Companies need to be asking themselves how they’re going to be relevant to their clients and their new needs in the future and stop trying to tell those customers how they’ve been relevant in the past that might never return, he said.
“Your old message is getting in the way of new customers,” said Stimson. “Maybe you can afford to sit it out for now, but your customers can’t afford to wait. They see your old message all of your website and social media and they see something that’s not what they need.
Related: How Public Relations Can Help Your Marketing Efforts
“It’s not helping your business or your customers.
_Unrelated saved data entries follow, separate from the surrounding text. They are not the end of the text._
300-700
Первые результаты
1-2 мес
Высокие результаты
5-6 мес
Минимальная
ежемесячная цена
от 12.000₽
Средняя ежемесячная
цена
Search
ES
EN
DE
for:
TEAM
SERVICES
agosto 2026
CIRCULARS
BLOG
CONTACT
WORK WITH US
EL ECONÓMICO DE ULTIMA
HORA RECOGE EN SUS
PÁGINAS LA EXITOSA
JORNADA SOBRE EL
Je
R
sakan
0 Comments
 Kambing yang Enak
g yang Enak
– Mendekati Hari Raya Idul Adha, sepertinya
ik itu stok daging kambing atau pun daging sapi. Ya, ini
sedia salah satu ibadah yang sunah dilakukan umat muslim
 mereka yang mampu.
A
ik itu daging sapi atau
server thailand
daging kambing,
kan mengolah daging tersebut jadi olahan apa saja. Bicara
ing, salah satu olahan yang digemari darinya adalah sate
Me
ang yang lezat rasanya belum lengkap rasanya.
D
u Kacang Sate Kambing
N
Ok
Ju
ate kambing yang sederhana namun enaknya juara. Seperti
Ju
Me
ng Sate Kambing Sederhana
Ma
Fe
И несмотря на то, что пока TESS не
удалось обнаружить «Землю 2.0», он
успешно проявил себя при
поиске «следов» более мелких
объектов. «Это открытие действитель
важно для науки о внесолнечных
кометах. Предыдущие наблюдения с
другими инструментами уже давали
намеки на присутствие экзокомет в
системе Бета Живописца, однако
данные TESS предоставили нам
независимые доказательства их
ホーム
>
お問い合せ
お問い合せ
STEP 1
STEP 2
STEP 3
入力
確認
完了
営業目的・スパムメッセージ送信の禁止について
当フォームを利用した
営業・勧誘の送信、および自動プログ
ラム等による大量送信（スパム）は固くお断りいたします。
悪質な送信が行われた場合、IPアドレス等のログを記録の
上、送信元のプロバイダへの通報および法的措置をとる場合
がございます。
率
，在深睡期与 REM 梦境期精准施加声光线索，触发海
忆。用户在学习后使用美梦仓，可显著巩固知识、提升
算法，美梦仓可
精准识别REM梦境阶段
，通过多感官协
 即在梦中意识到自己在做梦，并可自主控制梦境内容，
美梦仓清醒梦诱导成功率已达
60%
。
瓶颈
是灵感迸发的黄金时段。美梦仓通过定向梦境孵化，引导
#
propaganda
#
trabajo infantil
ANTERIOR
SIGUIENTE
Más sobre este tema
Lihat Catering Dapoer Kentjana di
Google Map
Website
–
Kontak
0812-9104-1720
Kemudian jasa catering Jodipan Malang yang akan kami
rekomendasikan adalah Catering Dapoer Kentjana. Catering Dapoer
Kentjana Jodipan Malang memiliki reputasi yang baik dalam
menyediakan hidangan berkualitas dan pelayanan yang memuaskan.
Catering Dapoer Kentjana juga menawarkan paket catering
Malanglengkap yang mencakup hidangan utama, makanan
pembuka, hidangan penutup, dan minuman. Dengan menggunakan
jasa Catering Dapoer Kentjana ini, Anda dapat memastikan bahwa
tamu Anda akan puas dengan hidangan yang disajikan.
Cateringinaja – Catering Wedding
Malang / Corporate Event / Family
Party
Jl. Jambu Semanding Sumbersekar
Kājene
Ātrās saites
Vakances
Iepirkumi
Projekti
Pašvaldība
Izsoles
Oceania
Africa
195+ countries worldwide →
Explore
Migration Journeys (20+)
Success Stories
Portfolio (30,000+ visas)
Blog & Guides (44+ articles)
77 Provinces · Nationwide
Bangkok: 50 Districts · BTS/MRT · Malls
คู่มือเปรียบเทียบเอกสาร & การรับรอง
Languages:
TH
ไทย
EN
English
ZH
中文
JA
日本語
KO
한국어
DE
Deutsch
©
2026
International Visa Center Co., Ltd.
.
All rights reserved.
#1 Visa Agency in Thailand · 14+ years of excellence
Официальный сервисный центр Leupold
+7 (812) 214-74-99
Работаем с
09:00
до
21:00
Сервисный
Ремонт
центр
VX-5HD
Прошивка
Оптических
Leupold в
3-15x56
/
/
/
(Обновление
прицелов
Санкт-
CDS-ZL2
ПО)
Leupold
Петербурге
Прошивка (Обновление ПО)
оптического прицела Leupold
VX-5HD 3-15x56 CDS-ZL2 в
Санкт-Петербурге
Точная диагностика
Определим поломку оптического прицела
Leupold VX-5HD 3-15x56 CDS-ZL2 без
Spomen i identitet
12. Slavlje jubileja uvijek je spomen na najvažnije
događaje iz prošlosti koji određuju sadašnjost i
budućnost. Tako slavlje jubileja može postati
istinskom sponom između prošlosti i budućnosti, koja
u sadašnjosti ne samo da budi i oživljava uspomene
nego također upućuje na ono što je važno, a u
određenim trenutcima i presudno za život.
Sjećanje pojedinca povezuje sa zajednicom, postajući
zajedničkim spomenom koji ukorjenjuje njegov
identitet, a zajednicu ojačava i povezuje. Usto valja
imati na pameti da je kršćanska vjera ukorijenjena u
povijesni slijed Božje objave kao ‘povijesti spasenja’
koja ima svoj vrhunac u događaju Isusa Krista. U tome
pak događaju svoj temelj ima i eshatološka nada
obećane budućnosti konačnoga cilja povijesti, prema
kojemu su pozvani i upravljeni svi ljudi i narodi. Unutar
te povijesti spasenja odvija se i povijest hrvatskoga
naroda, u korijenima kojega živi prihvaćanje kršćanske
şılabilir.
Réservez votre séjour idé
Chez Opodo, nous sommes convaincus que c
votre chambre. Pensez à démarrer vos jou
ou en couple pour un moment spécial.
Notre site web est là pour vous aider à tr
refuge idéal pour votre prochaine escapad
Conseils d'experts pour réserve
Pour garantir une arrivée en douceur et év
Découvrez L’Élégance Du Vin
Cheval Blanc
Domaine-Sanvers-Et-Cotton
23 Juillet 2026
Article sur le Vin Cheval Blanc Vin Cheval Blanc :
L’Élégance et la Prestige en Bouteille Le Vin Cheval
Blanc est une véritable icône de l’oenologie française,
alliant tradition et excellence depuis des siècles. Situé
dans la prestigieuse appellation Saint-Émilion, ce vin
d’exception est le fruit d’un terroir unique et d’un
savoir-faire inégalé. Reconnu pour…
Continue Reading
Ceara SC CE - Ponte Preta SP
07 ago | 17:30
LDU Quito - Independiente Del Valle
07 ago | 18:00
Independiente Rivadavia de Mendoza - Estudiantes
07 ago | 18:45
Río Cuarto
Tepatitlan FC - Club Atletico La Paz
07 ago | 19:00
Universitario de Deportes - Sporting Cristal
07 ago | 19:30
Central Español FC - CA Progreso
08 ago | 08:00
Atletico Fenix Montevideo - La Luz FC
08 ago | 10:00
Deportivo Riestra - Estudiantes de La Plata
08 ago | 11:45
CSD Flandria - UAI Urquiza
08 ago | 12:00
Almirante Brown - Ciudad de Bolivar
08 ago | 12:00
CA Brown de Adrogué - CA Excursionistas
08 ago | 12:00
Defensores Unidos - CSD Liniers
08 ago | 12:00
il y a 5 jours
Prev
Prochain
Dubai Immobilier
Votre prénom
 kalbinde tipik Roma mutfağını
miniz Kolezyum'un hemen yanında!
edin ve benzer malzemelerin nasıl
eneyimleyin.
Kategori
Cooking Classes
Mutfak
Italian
It sounds like your heart is in the past,” he said, noting that streaming events should be front and center today for companies who built their brands in live events. Virtual events shouldn’t be an add-on, said Stimson. They should be the focus for you today.
“We have to change what the customer perceives us to be,” said Stimson. “You should market the company you need to be to the customer who needs you. It’s easier to keep a customer than to win a customer and it’s easier to win a customer when the market is in flux like it is today.
“If you don’t help people at their most basic need level, you won’t be in their sites when the next big opportunity comes along,” he said.
How to Revamp Your Marketing Message
Stimson says company leaders need to trim old references and images from their websites, make profiles of their target customers and highlight their values.
“Look at sales as a series of conversations that marketing can support,” said Stimson. “The key is letting go of what you can’t be right now. You want to share your knowledge, sell your services and help the buyer see themselves doing business with you.
“You need to understand the customer’s reality and put things in front of them in those terms,” he said.